Saturday, July 21, 2012

III.ii. Critical Reception - Classics Illustrated

The original
The black comedy of the recorder exchange between Hamlet and Rosencrantz & Guildenstern cannot be easily reproduced on the comics page, not with the page count inherent to the format, so I'm sad to report the sequence was cut from both version of Classics Illustrated. R&G still show up to deliver the Queen's message, but it acts merely as prologue to Hamlet's soliloquy.
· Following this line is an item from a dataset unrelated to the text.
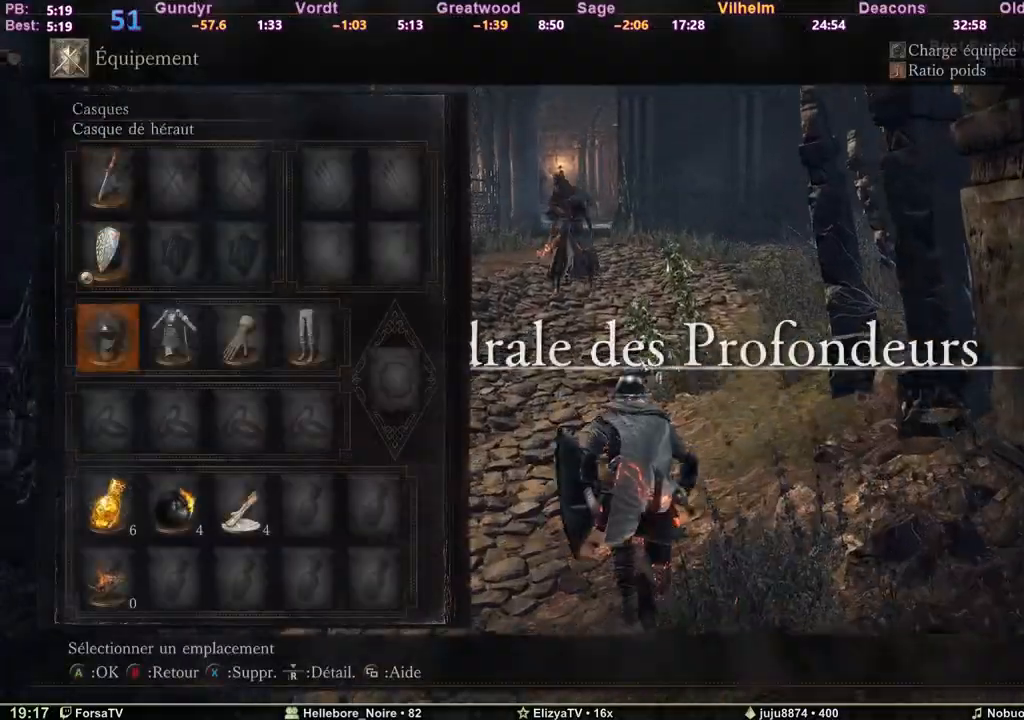
{"keys": ["space", "z"], "events": [[17, "r", "down"], [100, "3", "down"], [100, "r", "up"], [200, "3", "up"], [200, "r", "down"], [333, "r", "up"]]}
This is especially true of the original comic, which has Hamlet spare his cruelties, unless one considers an abrupt answer "cruel".Note also how the bloodier language was excised from the speech, pitching it to its younger audience.

The Berkley version
Tom Mandrake's adaptation uses an entire page, but is still very economical. Hamlet's delirious rhymes are kept, but spoken over the panel in which the King runs off, showing more clearly that he is the "stricken deer" of Hamlet's song. Mandrake's gloomy Hamlet has a very different expression from the original Classics Illustrated too, replacing joy with anguish. Gone is the euphoria, and in its place is the realization that now he must carry out a bloody revenge. For this Hamlet, it's made things worse and it seems he'd rather have been told that the Ghost was lying, tormenting him.
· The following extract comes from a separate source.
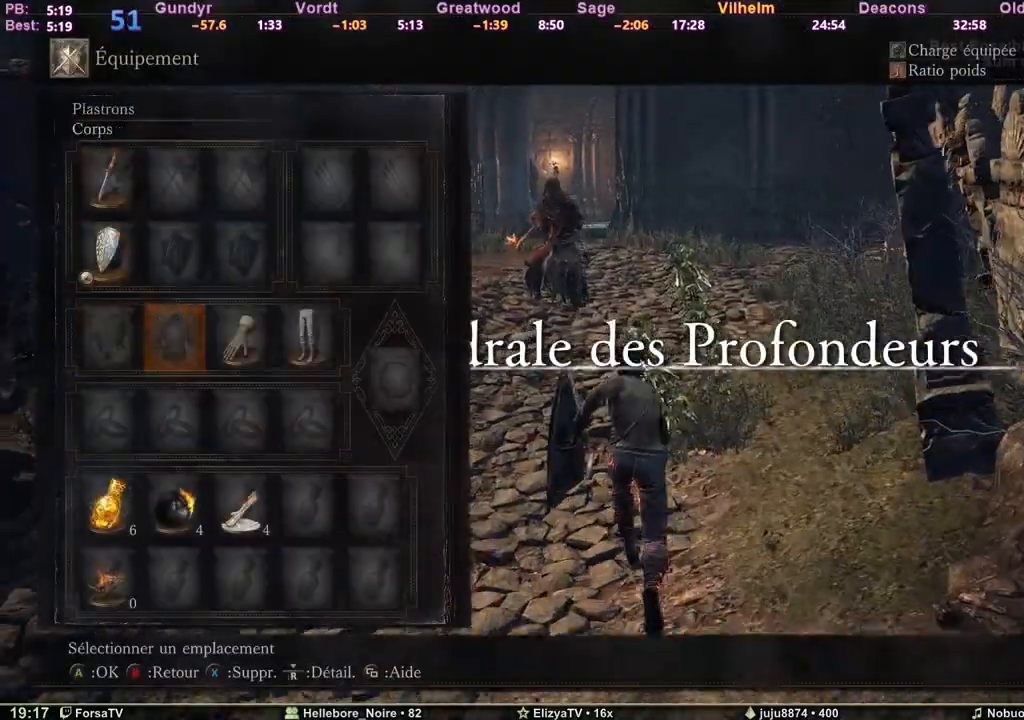
{"keys": ["space", "z"], "events": [[317, "escape", "down"], [400, "escape", "up"]]}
R&G's arrival restores a lot of dialog lost in the original comic, but still no recorder business (which would probably have been bitter and violent rather than manic). In fact, Hamlet's response, cutting to a later line in the scene, is almost a non sequitur. "By and by is easily said" seems strange here, but it is basically Hamlet telling them what answer to go, without the prompt of it being their own, plain answer. The comics form shows another of its weaknesses at adaptation when Hamlet starts his speech in the same panel he dismisses his friends, making it look like they'll hear that part of it. However, it does kind of work, and makes the witching hour the reason for their dismissal. Instead of saying it's late, Hamlet goes into poetic detail the likens night to evil. I could see this used in a proper staging of the play as a way to give Hamlet another "madness" moment in front of the traitors, putting a mirror up to their own evil or acting as a veiled threat.
The rest is the speech is as written and performed alone, either with Hamlet in close-up, or walking towards his mother's closet.